[Task directions] After removing every image, reproduce the data exactly as it appears.

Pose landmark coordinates
★ ★ ★ ★
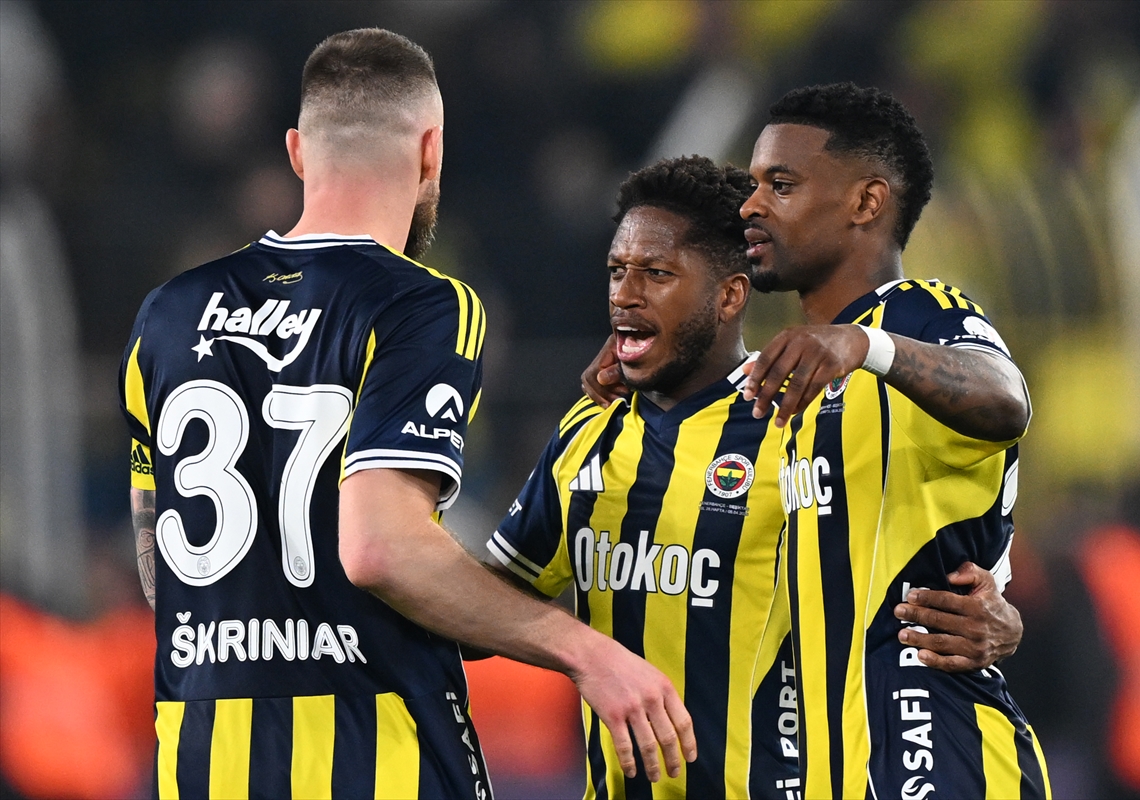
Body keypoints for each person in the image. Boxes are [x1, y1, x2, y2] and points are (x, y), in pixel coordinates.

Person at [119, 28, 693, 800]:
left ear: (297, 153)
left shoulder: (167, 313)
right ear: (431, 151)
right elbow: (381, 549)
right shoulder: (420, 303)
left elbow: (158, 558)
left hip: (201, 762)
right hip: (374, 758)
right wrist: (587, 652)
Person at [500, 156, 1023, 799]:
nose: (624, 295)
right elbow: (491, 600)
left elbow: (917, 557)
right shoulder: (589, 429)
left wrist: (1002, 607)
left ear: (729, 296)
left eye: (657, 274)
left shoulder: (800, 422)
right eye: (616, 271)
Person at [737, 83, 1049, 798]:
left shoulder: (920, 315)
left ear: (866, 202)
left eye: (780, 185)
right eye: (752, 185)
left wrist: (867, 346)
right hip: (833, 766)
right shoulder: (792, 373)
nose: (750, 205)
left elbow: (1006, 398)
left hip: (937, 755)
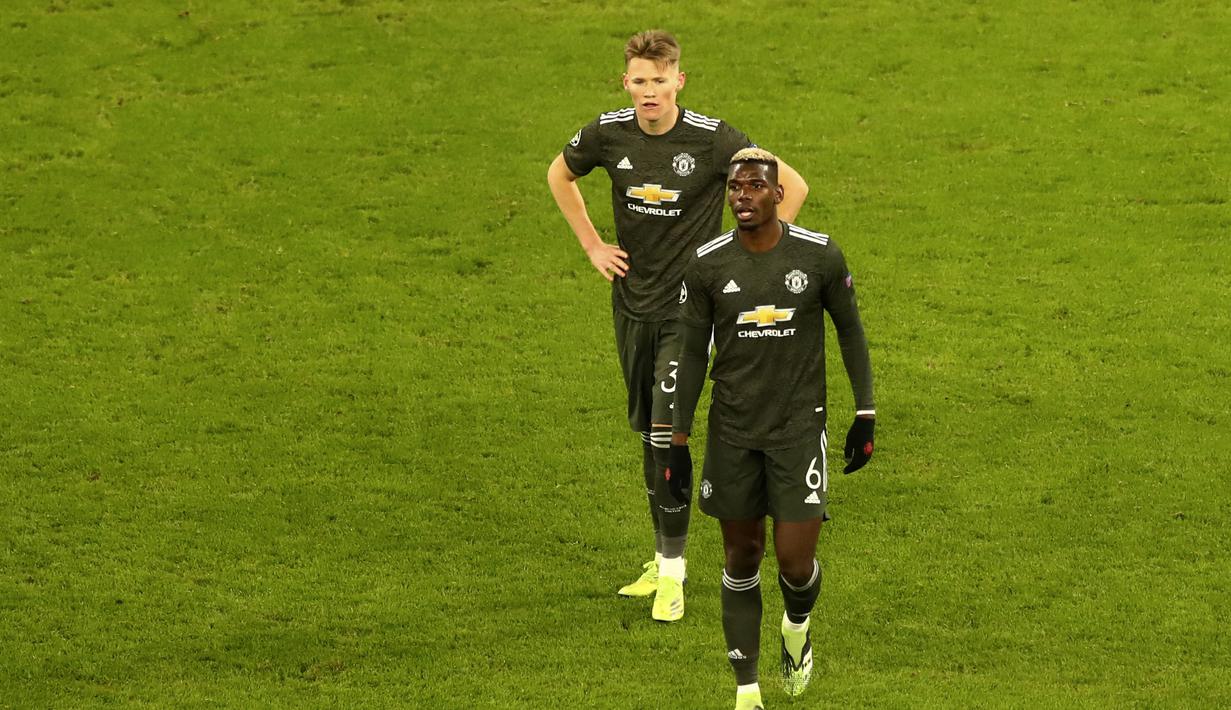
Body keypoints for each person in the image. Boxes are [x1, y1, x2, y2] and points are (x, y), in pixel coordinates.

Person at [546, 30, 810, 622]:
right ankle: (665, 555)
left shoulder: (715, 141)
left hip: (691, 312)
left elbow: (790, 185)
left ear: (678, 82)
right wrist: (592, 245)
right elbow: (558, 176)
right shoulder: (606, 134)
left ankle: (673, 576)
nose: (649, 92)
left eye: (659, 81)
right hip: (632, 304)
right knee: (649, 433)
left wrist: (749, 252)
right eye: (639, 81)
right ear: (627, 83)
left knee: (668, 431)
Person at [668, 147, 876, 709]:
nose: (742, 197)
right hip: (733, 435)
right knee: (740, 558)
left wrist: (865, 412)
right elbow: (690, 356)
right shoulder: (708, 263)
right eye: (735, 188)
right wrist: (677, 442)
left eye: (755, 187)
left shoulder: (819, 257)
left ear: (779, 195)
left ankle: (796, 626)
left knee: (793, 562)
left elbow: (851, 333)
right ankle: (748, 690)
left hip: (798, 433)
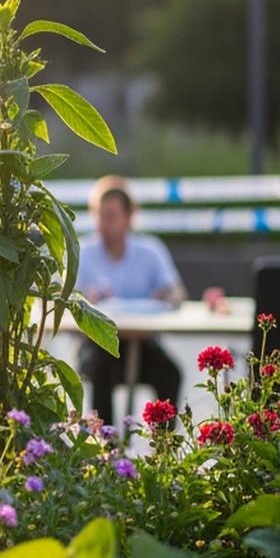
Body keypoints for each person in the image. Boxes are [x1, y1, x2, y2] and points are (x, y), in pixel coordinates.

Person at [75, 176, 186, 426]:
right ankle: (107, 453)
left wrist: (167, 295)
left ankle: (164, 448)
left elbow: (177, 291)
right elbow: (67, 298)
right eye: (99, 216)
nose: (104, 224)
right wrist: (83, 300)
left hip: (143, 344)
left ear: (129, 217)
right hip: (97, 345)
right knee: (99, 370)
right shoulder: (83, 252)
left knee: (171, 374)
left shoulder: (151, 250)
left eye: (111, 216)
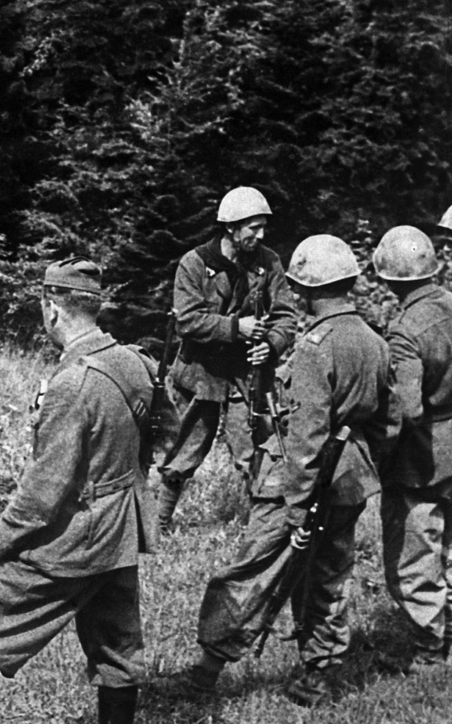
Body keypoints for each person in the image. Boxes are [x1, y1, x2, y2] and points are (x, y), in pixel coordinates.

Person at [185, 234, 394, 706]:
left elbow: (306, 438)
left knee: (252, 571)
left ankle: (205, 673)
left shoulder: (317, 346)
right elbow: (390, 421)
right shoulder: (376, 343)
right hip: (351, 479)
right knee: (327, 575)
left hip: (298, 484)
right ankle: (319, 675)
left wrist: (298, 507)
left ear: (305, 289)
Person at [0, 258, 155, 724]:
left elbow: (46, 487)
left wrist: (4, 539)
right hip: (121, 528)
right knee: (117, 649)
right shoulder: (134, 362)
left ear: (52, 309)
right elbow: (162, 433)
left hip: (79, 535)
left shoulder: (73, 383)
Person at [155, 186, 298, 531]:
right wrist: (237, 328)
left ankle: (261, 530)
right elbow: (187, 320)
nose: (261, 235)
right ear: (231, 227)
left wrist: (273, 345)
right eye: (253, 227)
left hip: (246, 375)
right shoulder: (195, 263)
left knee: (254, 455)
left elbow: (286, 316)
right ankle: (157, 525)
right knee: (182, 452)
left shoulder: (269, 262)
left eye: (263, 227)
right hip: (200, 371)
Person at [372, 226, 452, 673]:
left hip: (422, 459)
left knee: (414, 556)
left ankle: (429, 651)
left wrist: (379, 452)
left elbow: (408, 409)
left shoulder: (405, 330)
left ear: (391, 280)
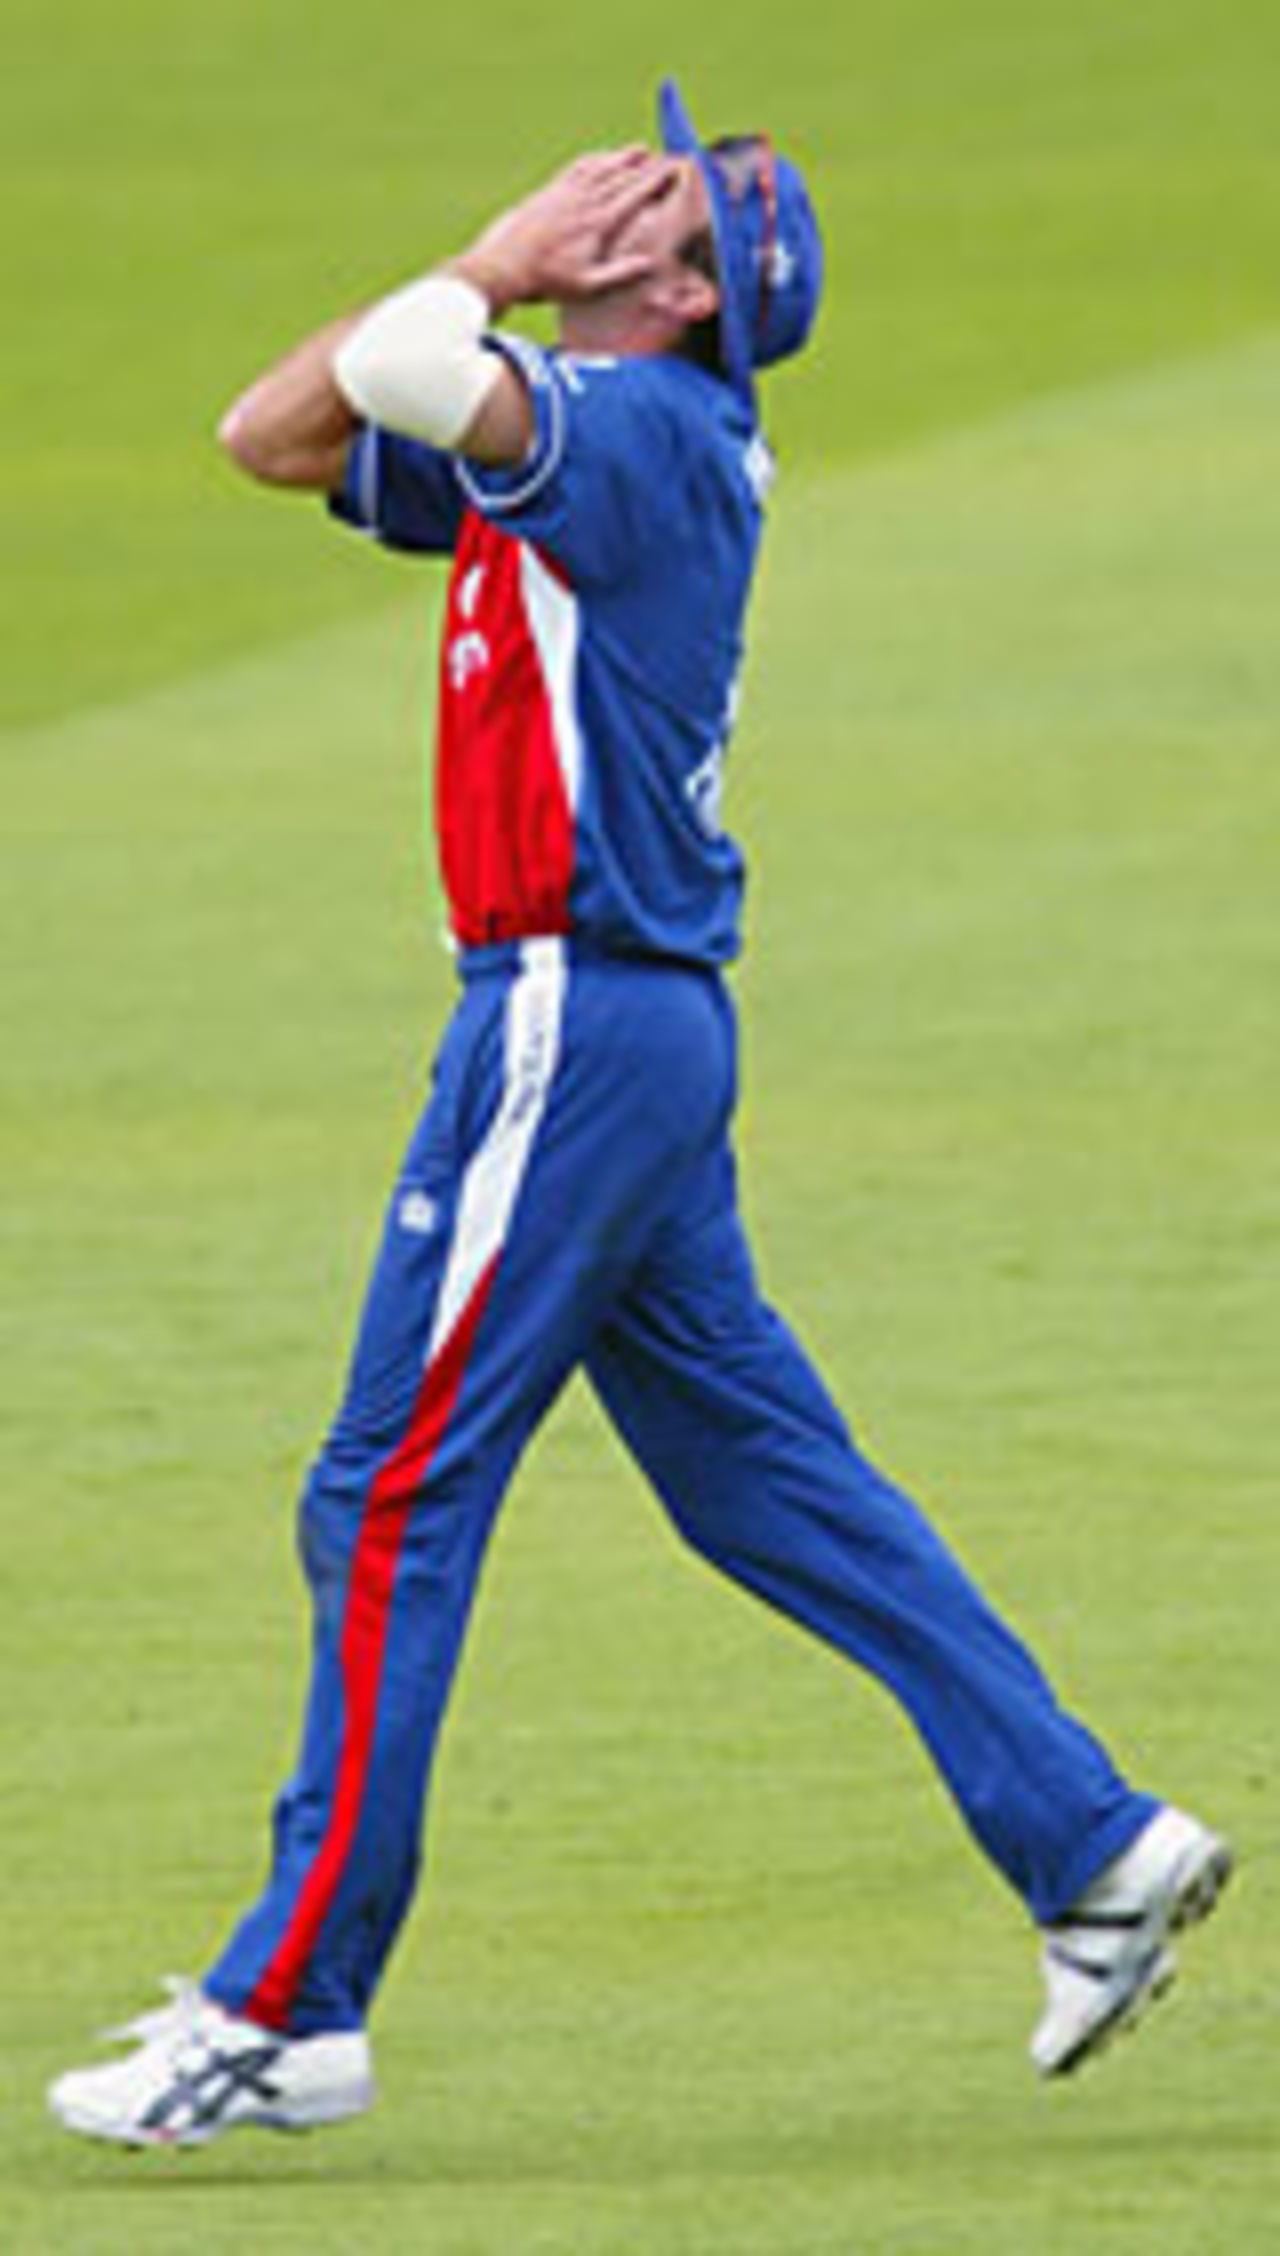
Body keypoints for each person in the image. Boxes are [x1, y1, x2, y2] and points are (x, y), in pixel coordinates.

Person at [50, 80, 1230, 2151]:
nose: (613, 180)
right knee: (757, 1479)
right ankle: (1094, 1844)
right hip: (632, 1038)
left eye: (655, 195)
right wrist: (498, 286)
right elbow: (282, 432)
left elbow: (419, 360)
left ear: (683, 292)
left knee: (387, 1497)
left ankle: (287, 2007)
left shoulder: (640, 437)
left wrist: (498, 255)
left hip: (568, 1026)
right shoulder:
★ ★ ★ ★
[Solved exercise]
Body keypoints for each person in the image. Boxes are [x1, y1, x2, y2] and points are (x, y), in pixel coordinates.

Person at [119, 28, 693, 800]:
left ear: (297, 153)
left shoulder: (167, 313)
right ear: (431, 151)
right elbow: (381, 549)
right shoulder: (420, 303)
left elbow: (158, 558)
left hip: (201, 762)
right hip: (374, 758)
right wrist: (587, 652)
Person at [500, 156, 1023, 799]:
nose: (624, 295)
right elbow: (491, 600)
left elbow: (917, 557)
right shoulder: (589, 429)
left wrist: (1002, 607)
left ear: (729, 296)
left eye: (657, 274)
left shoulder: (800, 422)
right eye: (616, 271)
Person at [737, 83, 1049, 798]:
left shoulder: (920, 315)
left ear: (866, 202)
left eye: (780, 185)
right eye: (752, 185)
left wrist: (867, 346)
right hip: (833, 766)
right shoulder: (792, 373)
nose: (750, 205)
left elbow: (1006, 398)
left hip: (937, 755)
Body keypoints for each person in the image. Boxes are [x1, y1, x2, y2] and points are (x, y), in pixel coordinates.

Person at [546, 30, 810, 622]:
right ankle: (665, 555)
left shoulder: (715, 141)
left hip: (691, 312)
left elbow: (790, 185)
left ear: (678, 82)
right wrist: (592, 245)
right elbow: (558, 176)
right shoulder: (606, 134)
left ankle: (673, 576)
nose: (649, 92)
left eye: (659, 81)
right hip: (632, 304)
right knee: (649, 433)
left wrist: (749, 252)
right eye: (639, 81)
right ear: (627, 83)
left knee: (668, 431)
Person at [668, 147, 876, 709]:
nose: (742, 197)
right hip: (733, 435)
right knee: (740, 558)
left wrist: (865, 412)
right elbow: (690, 356)
right shoulder: (708, 263)
right eye: (735, 188)
right wrist: (677, 442)
left eye: (755, 187)
left shoulder: (819, 257)
left ear: (779, 195)
left ankle: (796, 626)
left knee: (793, 562)
left elbow: (851, 333)
right ankle: (748, 690)
left hip: (798, 433)
Body keypoints for each person in the image. Boxes are [x1, y1, x2, y2] and points are (x, y), in pixel coordinates.

Person at [75, 176, 186, 426]:
right ankle: (107, 453)
left wrist: (167, 295)
left ankle: (164, 448)
left elbow: (177, 291)
right elbow: (67, 298)
right eye: (99, 216)
nose: (104, 224)
right wrist: (83, 300)
left hip: (143, 344)
left ear: (129, 217)
right hip: (97, 345)
right knee: (99, 370)
right shoulder: (83, 252)
left knee: (171, 374)
left shoulder: (151, 250)
left eye: (111, 216)
Body keypoints for each person in the image. Boxes are [x1, y1, x2, y2] and points are (x, y), in pixel coordinates.

Person at [185, 234, 394, 706]:
left elbow: (306, 438)
left knee: (252, 571)
left ankle: (205, 673)
left shoulder: (317, 346)
right elbow: (390, 421)
right shoulder: (376, 343)
right hip: (351, 479)
right knee: (327, 575)
left hip: (298, 484)
right ankle: (319, 675)
left wrist: (298, 507)
left ear: (305, 289)
Person at [0, 258, 155, 724]:
left elbow: (46, 487)
left wrist: (4, 539)
right hip: (121, 528)
right knee: (117, 649)
right shoulder: (134, 362)
left ear: (52, 309)
right elbow: (162, 433)
left hip: (79, 535)
left shoulder: (73, 383)
Person at [155, 186, 298, 531]:
right wrist: (237, 328)
left ankle: (261, 530)
right elbow: (187, 320)
nose: (261, 235)
right ear: (231, 227)
left wrist: (273, 345)
right eye: (253, 227)
left hip: (246, 375)
right shoulder: (195, 263)
left knee: (254, 455)
left elbow: (286, 316)
right ankle: (157, 525)
right knee: (182, 452)
left shoulder: (269, 262)
left eye: (263, 227)
right hip: (200, 371)
Person at [372, 226, 452, 673]:
left hip: (422, 459)
left knee: (414, 556)
left ankle: (429, 651)
left wrist: (379, 452)
left elbow: (408, 409)
left shoulder: (405, 330)
left ear: (391, 280)
Body keypoints for each person in the image. Boxes are [x1, y1, x2, y2] and points are (x, y), in pixel coordinates.

Person at [50, 80, 1230, 2151]:
nose: (613, 180)
right knee: (757, 1479)
right ankle: (1094, 1844)
right hip: (632, 1038)
left eye: (655, 195)
right wrist: (498, 286)
right elbow: (282, 432)
left elbow: (419, 360)
left ear: (683, 292)
left knee: (387, 1497)
left ankle: (287, 2007)
left shoulder: (640, 437)
left wrist: (498, 255)
left hip: (568, 1026)
right shoulder:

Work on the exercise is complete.